More than 5000 entries on the history, culture and life of Britain (published in 1993 by Macmillan, now out of print)
Jonathan Swift

(1667–1745)
Anglo-Irish author, the greatest prose satirist in the English language. Born in Dublin and educated at Trinity College, he was ordained an Anglican priest in 1695. His literary talents became evident in 1704, with the publication of two works written during the 1690s when he was secretary to Sir William Temple at Moor Park in Surrey: The Battle of the Books is a mock-heroic account of a struggle between classical and modern authors; and A Tale of a Tub satirizes Roman Catholics and Presbyterians while finding relatively little fault with Anglicans.
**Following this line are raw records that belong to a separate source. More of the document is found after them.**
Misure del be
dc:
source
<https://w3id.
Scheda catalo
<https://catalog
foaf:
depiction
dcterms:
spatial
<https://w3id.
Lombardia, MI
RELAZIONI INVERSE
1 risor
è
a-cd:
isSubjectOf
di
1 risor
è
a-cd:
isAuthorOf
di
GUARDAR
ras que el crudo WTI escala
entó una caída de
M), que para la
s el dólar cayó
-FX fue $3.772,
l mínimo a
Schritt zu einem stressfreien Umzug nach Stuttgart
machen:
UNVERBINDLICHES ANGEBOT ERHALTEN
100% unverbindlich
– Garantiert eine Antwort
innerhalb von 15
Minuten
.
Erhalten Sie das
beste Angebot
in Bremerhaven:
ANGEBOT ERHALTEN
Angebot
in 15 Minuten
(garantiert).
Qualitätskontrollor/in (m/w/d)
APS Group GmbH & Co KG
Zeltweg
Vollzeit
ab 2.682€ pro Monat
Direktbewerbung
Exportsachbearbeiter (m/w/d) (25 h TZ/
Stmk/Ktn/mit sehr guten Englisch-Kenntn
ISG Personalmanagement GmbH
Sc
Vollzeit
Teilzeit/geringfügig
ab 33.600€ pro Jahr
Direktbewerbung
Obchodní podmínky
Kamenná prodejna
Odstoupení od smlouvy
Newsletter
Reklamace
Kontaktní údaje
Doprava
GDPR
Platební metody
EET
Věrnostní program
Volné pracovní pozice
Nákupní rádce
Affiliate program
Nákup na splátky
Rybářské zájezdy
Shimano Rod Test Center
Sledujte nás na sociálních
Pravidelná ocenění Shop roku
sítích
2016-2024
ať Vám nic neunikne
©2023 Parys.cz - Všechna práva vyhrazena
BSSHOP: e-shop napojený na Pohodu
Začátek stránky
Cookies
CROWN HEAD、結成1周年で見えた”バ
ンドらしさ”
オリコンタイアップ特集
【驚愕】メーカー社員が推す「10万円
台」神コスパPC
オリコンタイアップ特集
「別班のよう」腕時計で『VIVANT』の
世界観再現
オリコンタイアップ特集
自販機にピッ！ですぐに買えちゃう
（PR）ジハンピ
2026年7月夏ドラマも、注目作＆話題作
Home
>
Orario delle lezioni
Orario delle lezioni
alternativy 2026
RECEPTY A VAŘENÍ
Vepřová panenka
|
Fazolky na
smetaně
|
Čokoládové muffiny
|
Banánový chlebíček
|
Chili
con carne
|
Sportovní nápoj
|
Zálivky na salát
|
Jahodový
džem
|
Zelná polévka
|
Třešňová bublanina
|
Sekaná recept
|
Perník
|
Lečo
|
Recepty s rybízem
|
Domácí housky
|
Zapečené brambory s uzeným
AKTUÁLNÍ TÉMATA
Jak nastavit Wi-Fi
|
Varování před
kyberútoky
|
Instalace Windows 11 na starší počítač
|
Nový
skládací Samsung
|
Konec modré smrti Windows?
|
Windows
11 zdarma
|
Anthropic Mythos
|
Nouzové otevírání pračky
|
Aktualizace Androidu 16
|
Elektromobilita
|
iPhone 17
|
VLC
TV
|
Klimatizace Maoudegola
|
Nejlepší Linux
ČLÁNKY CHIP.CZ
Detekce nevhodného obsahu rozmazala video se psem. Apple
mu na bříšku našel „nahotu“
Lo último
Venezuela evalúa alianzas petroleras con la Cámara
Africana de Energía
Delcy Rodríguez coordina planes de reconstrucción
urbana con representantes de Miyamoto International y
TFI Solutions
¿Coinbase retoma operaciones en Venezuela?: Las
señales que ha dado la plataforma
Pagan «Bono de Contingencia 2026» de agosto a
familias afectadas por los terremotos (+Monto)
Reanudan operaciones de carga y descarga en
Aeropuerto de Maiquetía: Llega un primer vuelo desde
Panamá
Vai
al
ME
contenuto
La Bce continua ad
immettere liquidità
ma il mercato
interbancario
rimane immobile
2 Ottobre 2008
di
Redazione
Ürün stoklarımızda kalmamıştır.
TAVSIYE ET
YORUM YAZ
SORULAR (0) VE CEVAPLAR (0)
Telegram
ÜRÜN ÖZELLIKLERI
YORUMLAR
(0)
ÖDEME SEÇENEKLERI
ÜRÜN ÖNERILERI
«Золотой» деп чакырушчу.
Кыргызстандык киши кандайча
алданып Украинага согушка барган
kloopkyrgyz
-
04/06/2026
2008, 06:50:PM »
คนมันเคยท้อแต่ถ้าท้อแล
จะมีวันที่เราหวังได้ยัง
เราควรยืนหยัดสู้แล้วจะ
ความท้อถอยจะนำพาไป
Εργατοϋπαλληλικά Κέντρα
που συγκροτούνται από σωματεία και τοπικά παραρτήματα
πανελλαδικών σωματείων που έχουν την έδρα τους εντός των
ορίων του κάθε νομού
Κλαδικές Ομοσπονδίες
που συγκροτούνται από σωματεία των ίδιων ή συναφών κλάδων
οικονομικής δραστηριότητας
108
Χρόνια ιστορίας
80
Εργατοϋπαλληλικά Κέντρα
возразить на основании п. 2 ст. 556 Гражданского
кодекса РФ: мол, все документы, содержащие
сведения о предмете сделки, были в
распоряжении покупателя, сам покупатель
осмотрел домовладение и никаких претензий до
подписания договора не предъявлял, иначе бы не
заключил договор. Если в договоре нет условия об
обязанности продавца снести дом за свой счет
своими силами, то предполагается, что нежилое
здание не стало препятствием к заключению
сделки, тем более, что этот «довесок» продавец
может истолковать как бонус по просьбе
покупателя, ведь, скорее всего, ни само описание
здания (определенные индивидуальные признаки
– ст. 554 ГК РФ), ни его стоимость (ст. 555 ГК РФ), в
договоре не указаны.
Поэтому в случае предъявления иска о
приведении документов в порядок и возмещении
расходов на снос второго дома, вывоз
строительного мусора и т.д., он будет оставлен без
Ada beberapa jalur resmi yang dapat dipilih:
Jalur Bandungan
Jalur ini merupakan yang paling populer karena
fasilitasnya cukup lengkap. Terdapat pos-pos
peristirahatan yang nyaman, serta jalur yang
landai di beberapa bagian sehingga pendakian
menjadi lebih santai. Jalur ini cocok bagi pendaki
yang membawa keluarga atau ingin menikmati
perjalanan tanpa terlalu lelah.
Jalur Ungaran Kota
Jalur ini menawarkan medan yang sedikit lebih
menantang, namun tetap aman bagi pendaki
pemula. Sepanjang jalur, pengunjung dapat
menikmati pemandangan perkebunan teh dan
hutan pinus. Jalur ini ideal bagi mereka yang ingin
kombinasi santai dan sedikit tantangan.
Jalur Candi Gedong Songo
The tone of his irony is evident in the title of another attack, in 1708, on what he regarded as fashionable trends in religion – An Argument to prove that the Abolishing of Christianity in England, may as Things now stand, be attended with some Inconveniences.
 






In 1710 he became the leading polemicist for a new Tory administration in London. He described his daily life at this period in the letters which he sent to 'Stella' in Dublin. She was Esther Johnson, whom he had first known as an 8-year-old child when he gave her lessons at Moor Park. There has been much speculation about their relationship, which was probably just a close friendship. The letters, first published in 1766, became known as his Journal to Stella. The other important female friend in his life was 'Vanessa' – Esther Vanhomrigh, whom he met in London in 1708 and who followed him back to Ireland. His services to the Tories gave him hope of a bishopric, but he was appointed in 1713 dean of St Patrick's Cathedral in Dublin, where he spent the rest of his life – apart from visiting London in 1726–7 to arrange for the publication of *Gulliver's Travels.
 






His disappointment and relative seclusion served to sharpen his satirical talents. In addition to Gulliver the 1720s produced The Drapier's Letters (1724), a series of pamphlets which caused the government to back down on a corrupt scheme for supplying the copper coinage of Ireland (this victory made Swift something of a national hero).
 






A Modest Proposal for preventing the Children of poor People in Ireland, from being a Burden to their Parents or Country (1729) is, though brief, the most savagely effective of all his works. The argument enables him to describe the dreadful conditions of poverty in Ireland, for his proposal is that everyone would be far better off if poor children were fattened up and eaten. He fully earned the Latin epitaph, written by himself, which is above his grave in St Patrick's. It says that he has gone where saeva indignatio (fierce indignation) can no longer tear his heart.
 






Swift was also an accomplished poet, usually in rhyming couplets of 8-syllable lines. Best known are his Verses on the Death of Dr Swift (1731), in which he surveys his life's achievement and the likely impact of the news in various quarters:
My female Friends, whose tender Hearts,
Have better learned to Act their Parts.